I’m working on an ocean model with multiple large dependencies for optional features:
CUDAnative.jl, CuArrays.jl for GPU support.
HDF5.jl and NetCDF.jl if users want output in NetCDF format.
MPI.jl for distributed support (soon).
Plots.jl and PyPlot.jl is used by some of the examples.
Probably more in the future, e.g. JLD2.jl, …
The problem is that I don’t want new users adding the package to have to wait forever for all these heavy dependencies to download and build, only to be greeted by CUDA errors and MPI errors because they don’t have a GPU or an MPI library. Ideally, only the core dependencies are installed when the package is added, and other packages (e.g. CUDA) are only installed and built when they are needed. Users may not need any of the optional dependencies.
So far I’ve been made aware of three solutions:
Specify multiple Project.toml and Manifest.toml files and select the right one for the right application, e.g. use env/gpu/Project.toml for GPU support. This works well for CI pipelines but is a little wonky, and you can’t expect new users to juggle multiple Project.toml files (things are supposed to just work™).
Use Requires.jl and sprinkle @require statements throughout the code. This seems like the best solution but it might clutter functions that are shared between CPU and GPU. It also doesn’t download/install/import the package needed, so users still need to figure out which packages are needed.
Homebrew solution: Have a macro like @import_at_all_costs CUDAnative that imports the package if available, otherwise the package is added, built, and imported. I think this is what we want, although maybe there are reasons why this is a bad idea.
The other unmentioned option is to create additional packages
depending on your base package that provide the additional
functionality. e.g. OceananigansGPU.jl which depends on Oceananigans
and GPU packages, OceananigansNetCDF.jl that depends on Oceananigans,
NetCDF.jl and HDF5.jl, etc. Then users simply add the meta-packages
they’re interested in. The problem with the Requires based solution
is that it can significantly increase package load times (see,
e.g. “time to first plot” discussions). This solution while being
slightly heavier-weight for the package author shouldn’t have the same
package-loading performance problems.
My knowledge on this corner of the Julia eco-system comes from poking
around in profile data from loading Gadfly, which makes use of Requires.
For the specific example of plotting, what you’ll probably want to do
is just depend on RecipesBase which is
fairly lightweight. Doing so will allow your types to be plotted by
the Plots.jl ecosystem without depending on Plots.jl.
Thanks for the suggestion! We kind of thought of meta-packages as a possible solution, and maybe it’s the best approach, but I ended up deciding against it.
I think having OceananigansGPU.jl and OceananigansMPI.jl would be less than ideal as we’d end up repeating so much code, whereas one of the benefits we’re enjoying right now is that the CPU and GPU share the same code (and we’re hoping we can do the same with MPI).

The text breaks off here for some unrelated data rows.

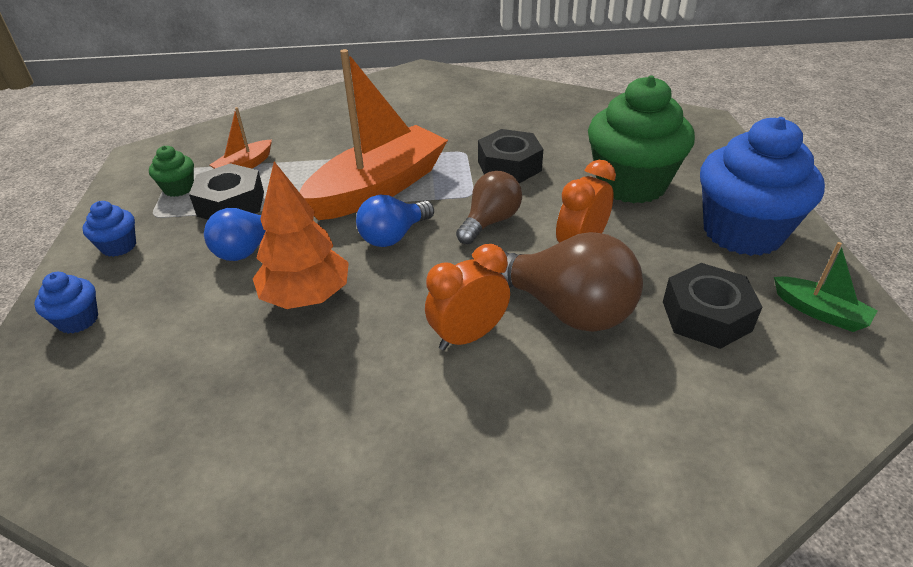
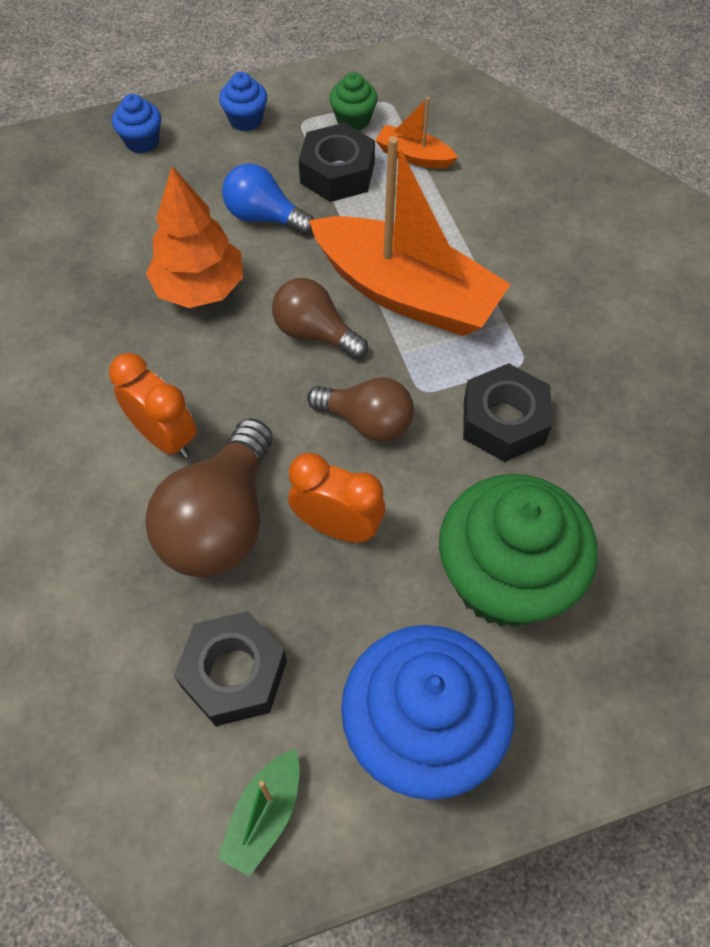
camera: 75 degrees right, 20 degrees up
blue light bulb [356,195,434,247] -> brown light bulb [272,278,368,359]

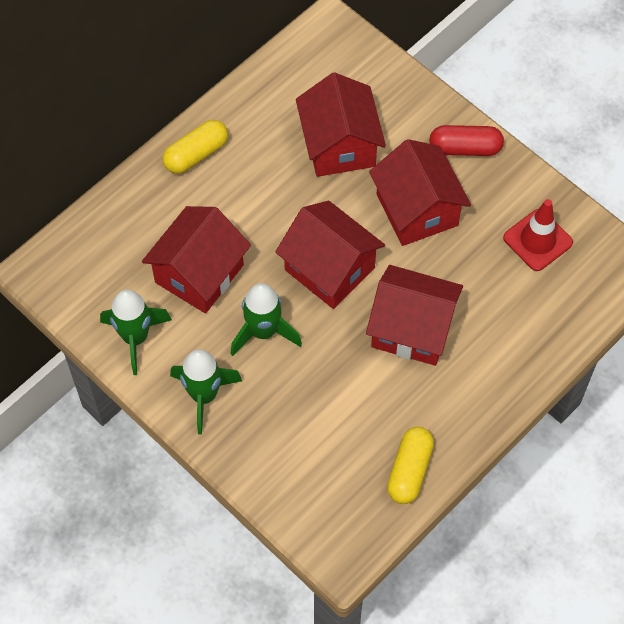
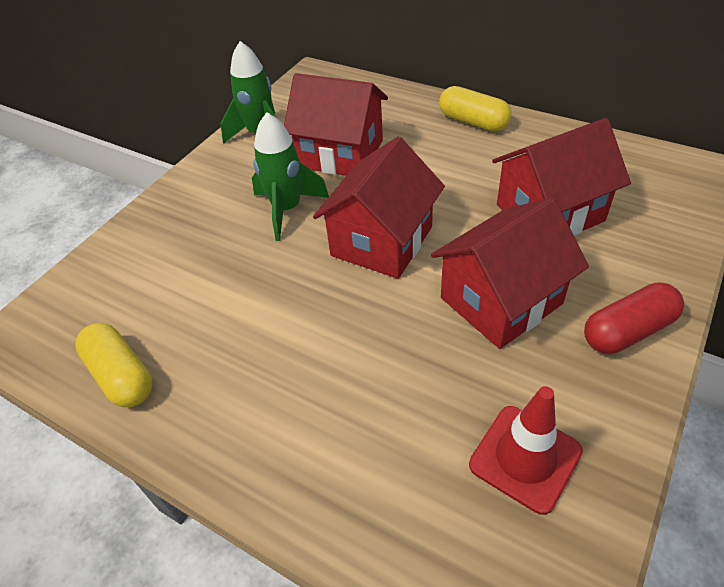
camera: 80 degrees right, 15 degrees down
green rocket [170,349,242,435] -> none
red house [366,265,463,366] -> none
yellow capsule [387,427,434,504] -> yellow capsule turned 45 degrees clockwise [75,323,152,407]
red capsule [429,125,504,156] -> red capsule turned 75 degrees clockwise [584,283,684,354]

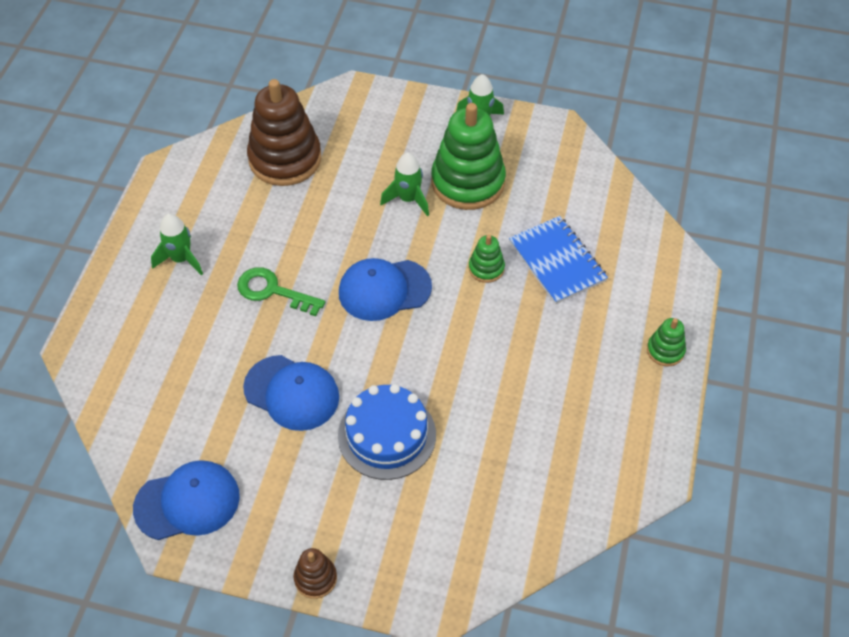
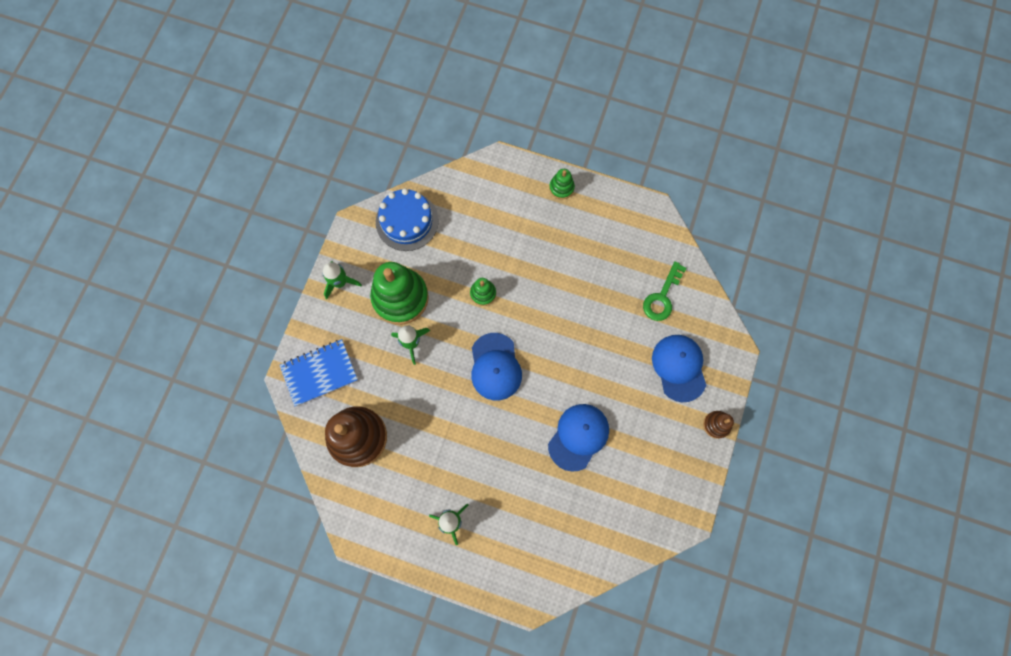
camera: 85 degrees left, 20 degrees up
blue cap [133,460,240,540] -> blue cap moved to [652,335,706,402]
green key [237,267,325,316] -> green key moved to [643,261,686,321]
blue cake [338,384,436,480] -> blue cake moved to [376,188,439,251]
blue notebook [509,216,608,304] -> blue notebook moved to [280,339,358,406]

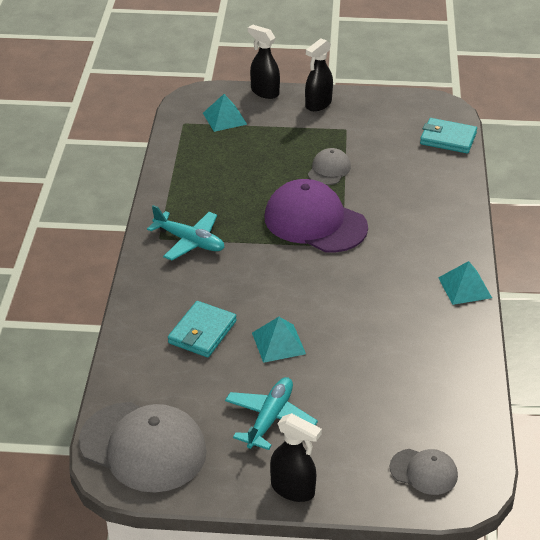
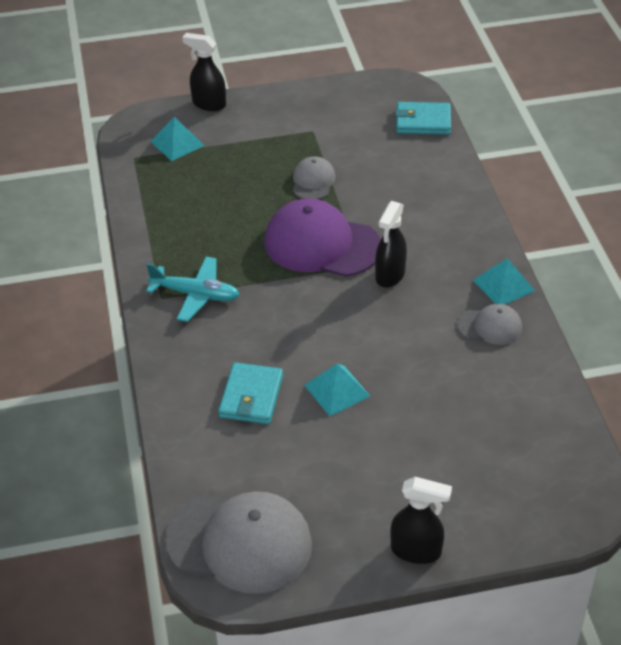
camera: 15 degrees left, 5 degrees up
turquoise plane [225,377,318,450] -> none
black spray bottle [305,38,333,111] -> black spray bottle moved to [375,201,407,288]
grey cap [390,449,458,495] -> grey cap moved to [457,304,522,345]

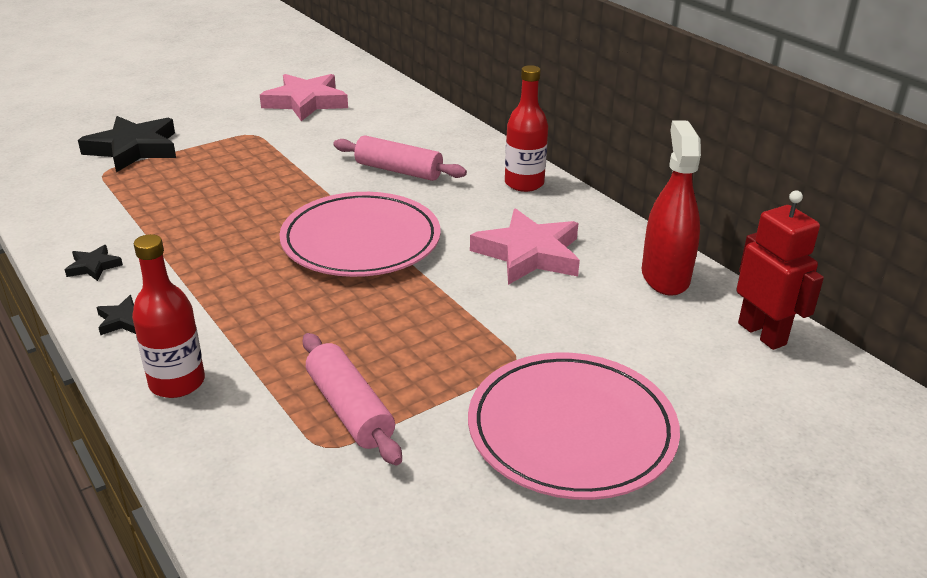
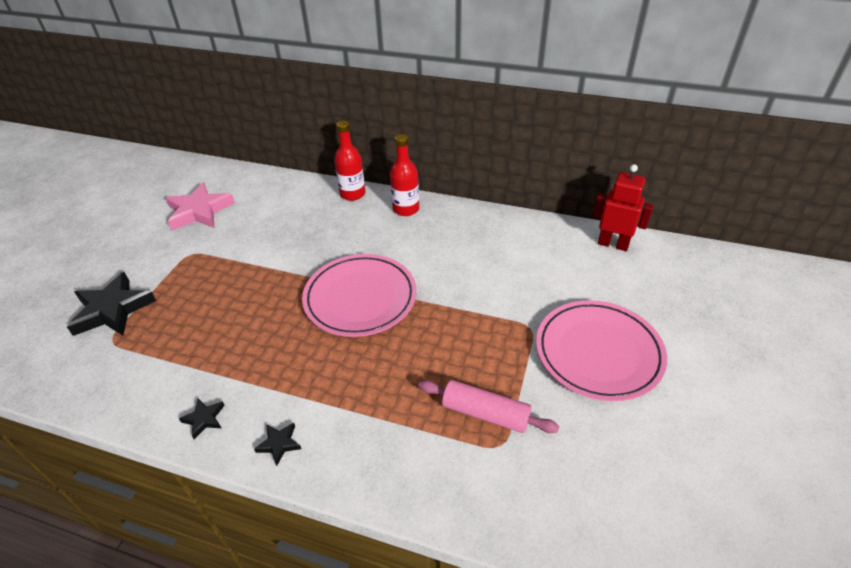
camera: 35 degrees left, 10 degrees up
red bottle [132,234,205,398] -> red bottle moved to [334,121,365,201]
pink rolling pin [333,136,467,181] -> none
pink star [470,209,580,285] -> none
red spray bottle [642,120,701,296] -> none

It might make more sense with OceananigansNetCDF.jl and OceananigansPlotting.jl but then I see them as these weird packages that can’t do useful stuff on their own. And it could complicate development at this early stage with changes that affect multiple meta-packages, e.g. can end up with pull requests that depend on each other. Might be a good approach for v1.0+.
Thanks for the link to RecipesBase, looks like it’ll help with plotting for examples!
If you’re currently able to put the GPU code behind Requires.jl while
still sharing code with the CPU, you should be able to do so just as
easily while splitting the GPU-specific code into a separate package.
Why would you have to duplicate any code at all to separate out a GPU package? can’t you use the type system and method dispatch to just override the methods you need to?
Requires has its own issues for both development and use if you rely on it too much, I’m currently considering swapping to separate packages because its cleaner.
I know ocean models are usually enormous single repos but you don’t need to do that in Julia.